En poussant à l’intérieur de la forêt, on découvre en effet la carcasse calcinée d’un bâtiment préfabriqué de l’Andra qui a été incendié la veille, au milieu d’un stock de tubes de forage et de cloisons de béton prêtes à être posées.
Guérilla militante et juridique
Le bois Lejuc, ce bout de forêt perdu au milieu de nulle part, est ainsi devenu le foyer de la contestation anti-Cigéo et, à plus largement, des luttes antinucléaires. Les opposants se défendent pourtant de vouloir créer ici une nouvelle « zone à défendre » (ZAD), à l’image de celles de Notre-Dame-des-Landes (Loire-Atlantique) ou de Sivens (Tarn).
De son côté, l’Andra dit vouloir avant tout « éviter la violence ». Mais la mobilisation, dont la journée du 14 août n’était qu’une étape, n’en semble pas moins partie pour durer. « Aujourd’hui, nous avons fait tomber les murs, se félicitait dimanche un jeune activiste. C’est aussi la chape de plomb de la fatalité et de la résignation qui s’est fissurée. Ce que nous vivons ici, c’est le renouveau du mouvement anitnucléaire. »
Quatre cents manifestants se sont rassemblés près de Bure (Meuse), dimanche 14 août, pour s’opposer au projet de « poubelle nucléaire ». | FRANCOIS NASCIMBENI / AFP
D’autant qu’à la guérilla militante, les anti-Cigéo ajoutent la guérilla juridique, en conjuguant actions sur le terrain et dans les prétoires. Et ils ont remporté un premier succès. Le 1er août, le tribunal de grande instance de Bar-le-Duc, saisi par des associations et des habitants de Mandres-en-Barrois, a considéré que l’Andra avait procédé, pour installer son mur, à un défrichement « illicite ».
« Rouleau compresseur »
Il lui a ordonné de suspendre tout déboisement et de remettre les lieux en état – c’est-à-dire d’y replanter des arbres – dans un délai de six mois, sauf à obtenir de la préfecture l’autorisation de défrichement nécessaire. L’Andra reconnaît « une erreur d’appréciation » sur la réalité du déboisement, tout en annonçant qu’elle « n’exclut pas de reprendre les travaux de pose de la clôture dans les prochains jours ».

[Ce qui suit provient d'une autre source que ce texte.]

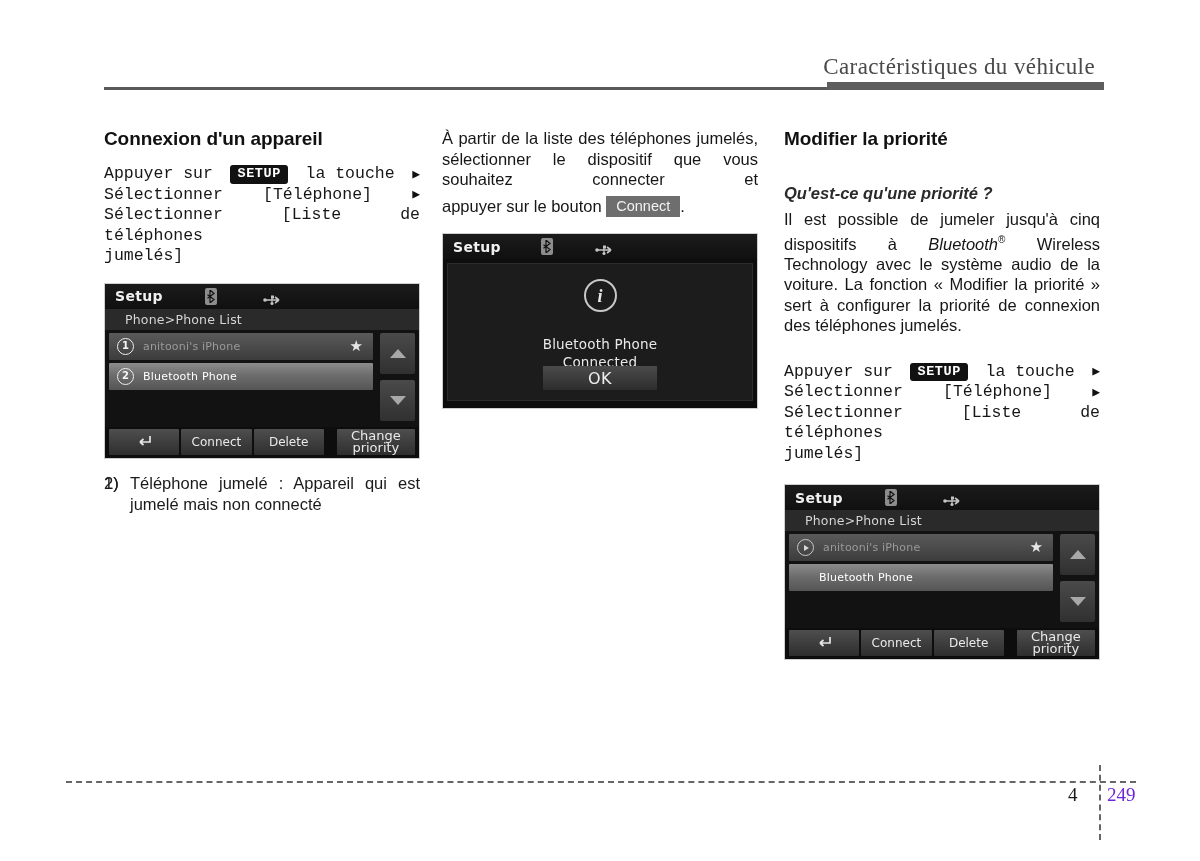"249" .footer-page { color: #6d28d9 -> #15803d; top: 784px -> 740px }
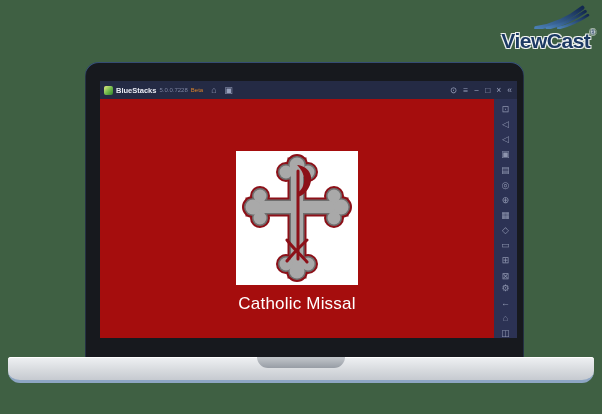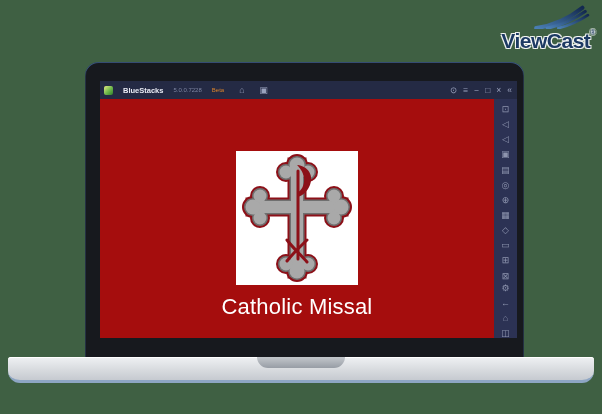"BlueStacks" .tb-left { gap: 10px -> 3px }
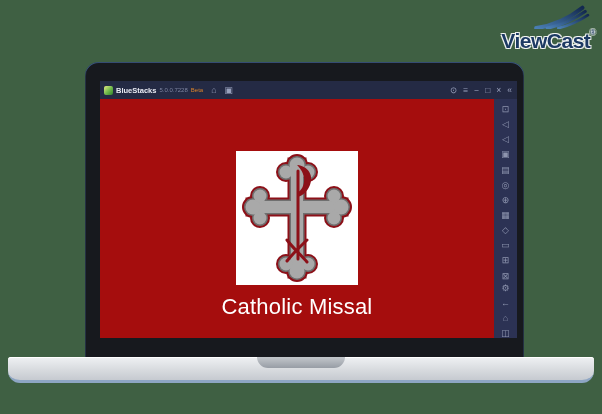"Catholic Missal" .app-title { font-size: 22px -> 17px }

De mémoire d’opposant, c’est la première fois que le projet d’enfouissement des déchets radioactifs subit un revers devant un tribunal. « C’est une victoire historique, juge Régine Millarakis. Elle nous redonne du courage pour continuer à nous battre face à un organisme public qui agit comme un rouleau compresseur ».
Directeur des opérations industrielles de l’Andra, Patrice Torres craint, lui, que toutes ces actions « ne fassent perdre du temps et de l’énergie pour un projet essentiel pour la nation et pour l’Etat ».
Dimanche, alors que la nuit tombait, les manifestants quittaient le bois Lejuc. Ils annonçaient avoir mis à bas l’enceinte de béton sur un kilomètre, soit la presque totalité de sa longueur. Une nacelle de vigie, installée à l’orée du bois, montait la garde.